Hilary Clinton crolla nei sondaggi

Gli ultimi sondaggi relativi alle elezioni usa 2016 vedono un crollo verticale di Hilary Clinton, che in poco più di una settimana ha perso gran parte del vantaggio accumulato nei confronti di Donald Trump: secondo le ultime rilevazioni la candidata democratica alla presidenza degli Stati Uniti d’America avrebbe perso il 10% rispetto all’inizio dell’ultima settimana del mese appena passato.

Quel che inquieta i democratici e che al contrario fa gongolare i repubblicani è anche il fatto che questo calo è dovuto solo in parte all’annuncio dato dal direttore dell’FBI relativamente alla riapertura delle indagini sul caso delle email dell’ex Segretario di Stato.

Il sondaggio è infatti stato condotto prima del nuovo colpo di scena che rischia di sovvertire i pronostici della vigilia, che davano ormai Hilary Clinton come sicura prossima inquilina della Casa Bianca. Secondo questa rilevazione condotta congiuntamente dalla ABC e da un giornale autorevole come il Washington Post, la candidata democratica in queste elezioni americane 2016 avrebbe un vantaggio del 2% su Trump, mentre i sondaggi precedenti la davano avanti del 12%.elezioni-usa-2016-clinton-trump

Come mai Trump sta recuperando?

Che la rimonta di Trump fosse in corso lo si era già capito ben prima dell’annuncio da parte dei vertici dell’FBI e gli analisti l’hanno spiegata mettendo l’accento su come, con l’avvicinarsi dell’election day sia normale che il numero di chi non si pronuncia o non sa chi votare, si vada velocemente riducendo, a favore di una ridistribuzione nei partiti di appartenenza o verso quello che si sente più vicino in relazione al candidato messo in campo.

Questo fenomeno sta favorendo i repubblicani, che possono evidentemente contare su quella parte di elettorato, che pur non amando Donald Trump e vivendolo come un corpo estraneo al partito repubblicano, preferiscono votarlo “turandosi il naso”, pur di non vedere ancora una volta un democratico varcare la soglia della Casa Bianca.

La riapertura di quello che è da tempo stato battezzato come “emailgate” rischia di spostare ulteriormente la bilancia a favore di Donald Trump?

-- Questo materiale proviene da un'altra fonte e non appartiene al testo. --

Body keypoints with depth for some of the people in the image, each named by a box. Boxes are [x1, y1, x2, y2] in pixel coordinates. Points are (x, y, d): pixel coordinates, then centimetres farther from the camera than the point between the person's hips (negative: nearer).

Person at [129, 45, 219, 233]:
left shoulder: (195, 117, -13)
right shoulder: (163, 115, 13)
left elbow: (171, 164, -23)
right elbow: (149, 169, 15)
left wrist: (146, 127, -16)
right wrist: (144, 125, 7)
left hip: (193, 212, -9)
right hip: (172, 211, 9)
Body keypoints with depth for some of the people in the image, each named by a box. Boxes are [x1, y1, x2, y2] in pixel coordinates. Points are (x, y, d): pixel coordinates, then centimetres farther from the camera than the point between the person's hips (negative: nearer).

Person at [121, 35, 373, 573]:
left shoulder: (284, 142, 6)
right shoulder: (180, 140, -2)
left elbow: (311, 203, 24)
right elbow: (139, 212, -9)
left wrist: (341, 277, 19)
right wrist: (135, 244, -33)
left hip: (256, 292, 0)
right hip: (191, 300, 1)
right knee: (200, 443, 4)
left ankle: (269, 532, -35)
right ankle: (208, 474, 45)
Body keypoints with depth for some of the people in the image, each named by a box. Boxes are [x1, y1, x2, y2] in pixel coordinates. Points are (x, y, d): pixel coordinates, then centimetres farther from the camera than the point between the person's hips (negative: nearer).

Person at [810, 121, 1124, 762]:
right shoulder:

Questo gli analisti non lo possono affermare con certezza, ma quel che risulta certo è che in una corsa che si è fatta all’improvviso così serrata, potrebbe incidere pesantemente sull’esito delle elezioni americane 2016.

Quali saranno le conseguenze dell'”emailgate”?

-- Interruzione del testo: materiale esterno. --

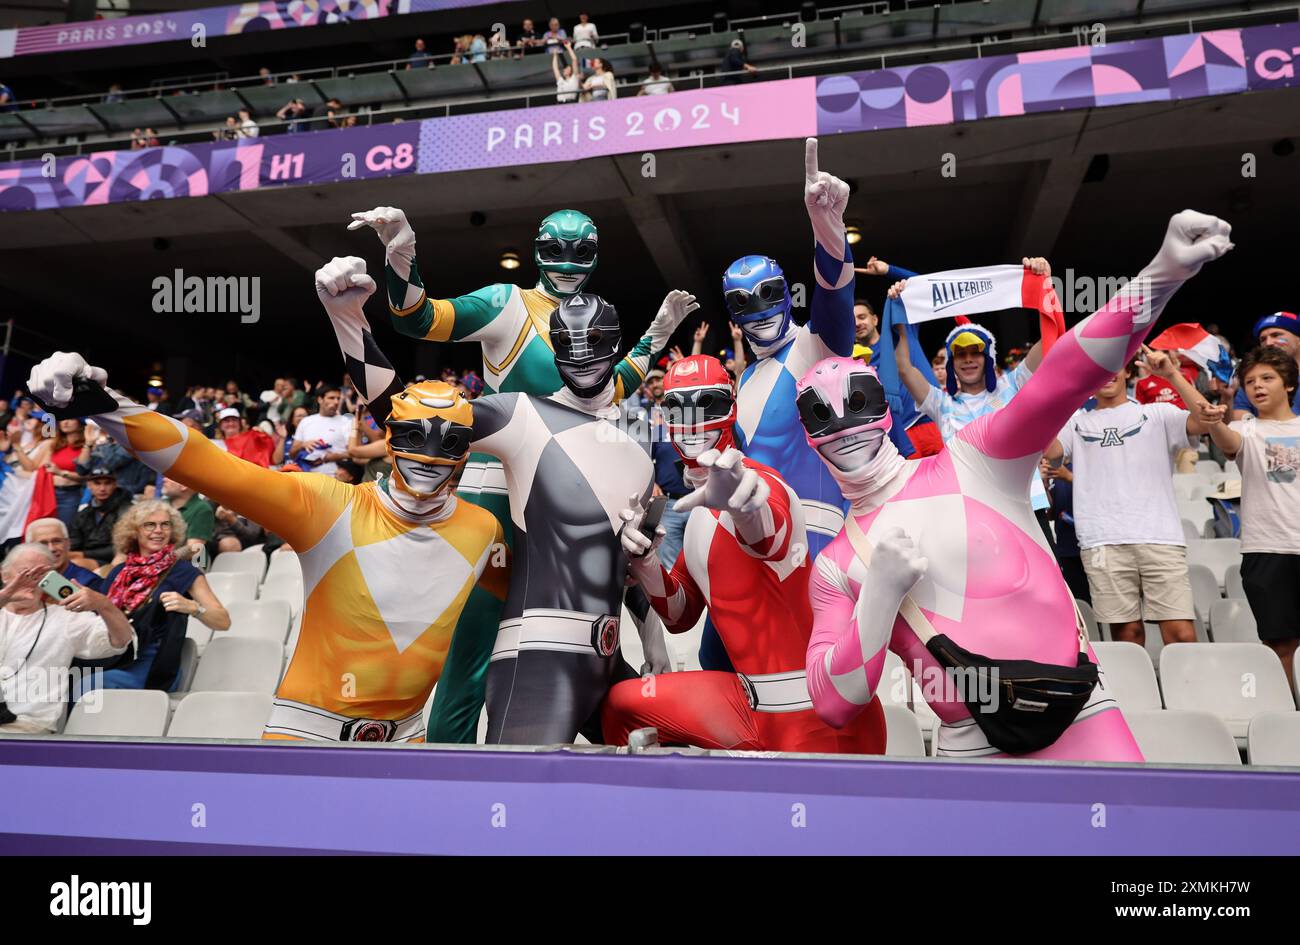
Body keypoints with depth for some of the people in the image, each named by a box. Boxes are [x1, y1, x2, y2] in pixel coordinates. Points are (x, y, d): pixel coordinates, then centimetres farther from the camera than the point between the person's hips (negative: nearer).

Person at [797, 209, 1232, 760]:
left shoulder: (971, 462, -1)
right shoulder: (835, 566, 3)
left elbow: (1062, 381, -15)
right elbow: (833, 705, -4)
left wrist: (1161, 273, -28)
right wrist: (880, 593, -16)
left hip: (1079, 719, -1)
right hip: (969, 746, 1)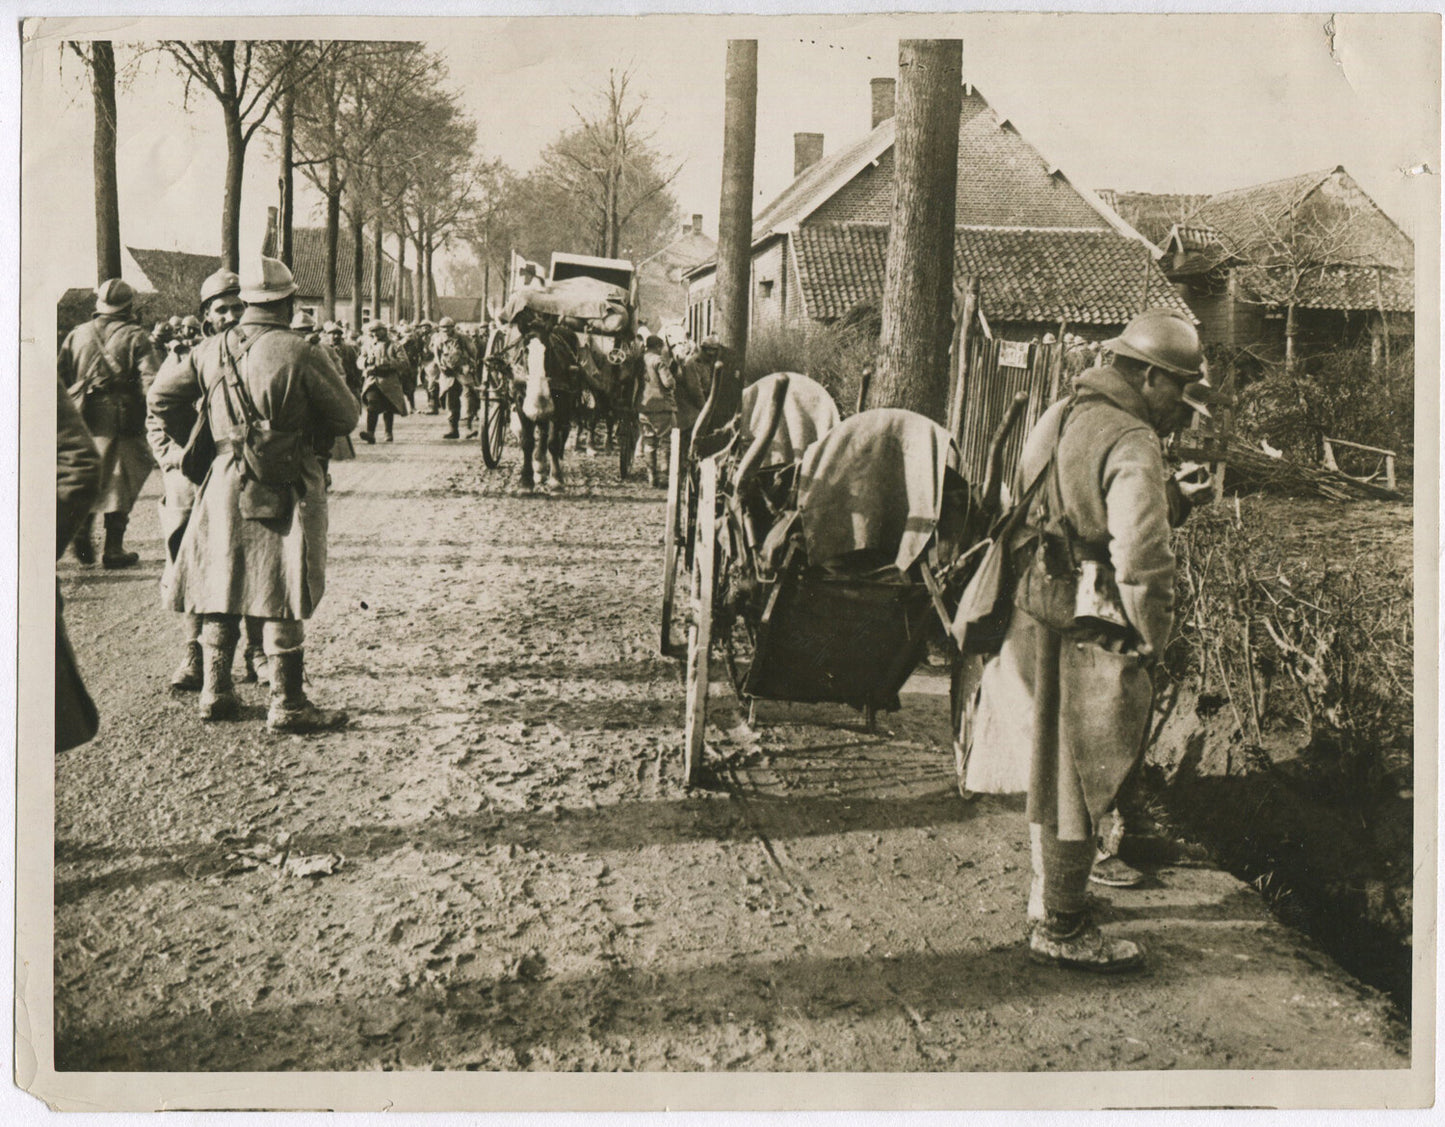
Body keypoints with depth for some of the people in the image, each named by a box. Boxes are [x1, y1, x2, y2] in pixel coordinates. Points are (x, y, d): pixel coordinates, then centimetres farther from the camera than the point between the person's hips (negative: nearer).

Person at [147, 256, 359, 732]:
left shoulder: (212, 350, 3)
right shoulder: (300, 354, -13)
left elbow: (161, 396, 12)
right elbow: (346, 415, -5)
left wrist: (189, 443, 24)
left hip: (226, 482, 5)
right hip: (285, 488, -5)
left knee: (221, 584, 14)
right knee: (282, 595, -1)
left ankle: (215, 692, 22)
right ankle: (287, 704, 2)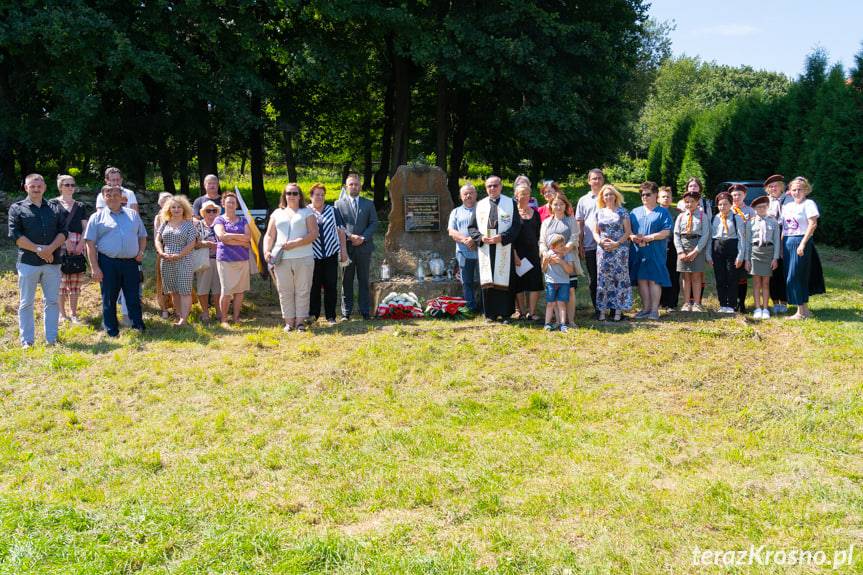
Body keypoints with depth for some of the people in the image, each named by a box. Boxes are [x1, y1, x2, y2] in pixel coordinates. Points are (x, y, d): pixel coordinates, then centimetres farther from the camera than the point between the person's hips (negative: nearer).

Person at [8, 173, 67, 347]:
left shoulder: (55, 208, 12)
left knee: (52, 301, 6)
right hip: (27, 262, -2)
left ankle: (52, 339, 13)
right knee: (26, 303, 2)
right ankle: (26, 341, 8)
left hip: (52, 261, 3)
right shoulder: (17, 208, 4)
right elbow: (15, 235, -6)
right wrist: (38, 249, -15)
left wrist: (50, 248, -14)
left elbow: (63, 232, 3)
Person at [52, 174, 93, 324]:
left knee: (76, 280, 1)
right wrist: (66, 240, -12)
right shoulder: (54, 204, 6)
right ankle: (62, 313, 1)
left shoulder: (80, 206, 17)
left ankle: (73, 313, 8)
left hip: (78, 246, 3)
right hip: (60, 245, -3)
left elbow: (85, 227, 10)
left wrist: (81, 244, -5)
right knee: (61, 279, -7)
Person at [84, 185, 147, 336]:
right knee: (109, 299, 4)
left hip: (131, 262, 2)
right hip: (108, 263, -2)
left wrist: (141, 252, 0)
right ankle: (112, 333, 13)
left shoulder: (133, 215, 14)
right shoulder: (97, 217, 4)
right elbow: (90, 244, -1)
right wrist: (94, 267, -8)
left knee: (134, 298, 7)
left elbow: (142, 236, 19)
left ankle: (139, 328, 16)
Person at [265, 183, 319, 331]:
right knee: (285, 292, 2)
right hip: (281, 259, 2)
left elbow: (314, 234, -3)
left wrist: (295, 243, -13)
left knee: (302, 291, -1)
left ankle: (300, 321, 5)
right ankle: (289, 321, 8)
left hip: (303, 258, -2)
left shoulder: (307, 212, 8)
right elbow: (269, 236, 14)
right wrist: (266, 251, -4)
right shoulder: (277, 214, 17)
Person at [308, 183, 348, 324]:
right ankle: (313, 314, 13)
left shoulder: (333, 211, 10)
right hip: (313, 255, -1)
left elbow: (340, 230, 11)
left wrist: (343, 250, 6)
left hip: (331, 254, 1)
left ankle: (330, 316, 8)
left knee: (331, 286, 1)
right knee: (314, 286, 2)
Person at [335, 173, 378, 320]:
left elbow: (374, 223, 5)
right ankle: (346, 312, 6)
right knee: (347, 281, 3)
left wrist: (363, 238, -10)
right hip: (346, 247, -1)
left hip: (364, 247, 1)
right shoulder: (339, 204, 7)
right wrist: (350, 236, -13)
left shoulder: (368, 204, 11)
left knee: (363, 280, 4)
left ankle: (365, 311, 8)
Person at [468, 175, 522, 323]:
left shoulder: (510, 203, 5)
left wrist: (502, 237, -15)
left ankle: (505, 314, 2)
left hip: (504, 249, -2)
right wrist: (481, 237, -8)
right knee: (487, 281, 2)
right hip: (485, 249, 2)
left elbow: (516, 225, -2)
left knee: (504, 281, -3)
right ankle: (490, 313, 8)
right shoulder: (480, 205, 12)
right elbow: (472, 227, 12)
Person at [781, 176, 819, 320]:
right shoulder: (787, 206, 16)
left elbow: (813, 224, -15)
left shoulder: (808, 203, -6)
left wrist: (803, 243, -21)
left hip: (800, 241, -7)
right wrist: (781, 245, 8)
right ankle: (805, 309, 17)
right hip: (787, 243, 7)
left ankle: (801, 312, -3)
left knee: (793, 277, -9)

C’è chi paventa una situazione surreale dopo l’esito delle elezioni americane 2016. Secondo alcuni Hilary Clinton vincerà comunque la battaglia per la Casa Bianca, diventando la prima donna Presidente degli Stati Uniti d’America, ma sono molti coloro pronti a scommettere che Donald Trump, approfittando della riapertura delle indagini da parte dell’FBI, non riconoscerà l’esito delle elezioni americane 2016.

Secondo altri, Hilary Clinton potrebbe ritrovarsi a ricoprire la posizione di prima vincitrice delle presidenziali americane ad essere sotto inchiesta da parte dell’FBI e a doversi confrontare poi, una volta diventata Presidente, con una raffica di inchieste aperte dalla Camera, che potrebbe essere in mano ai repubblicani.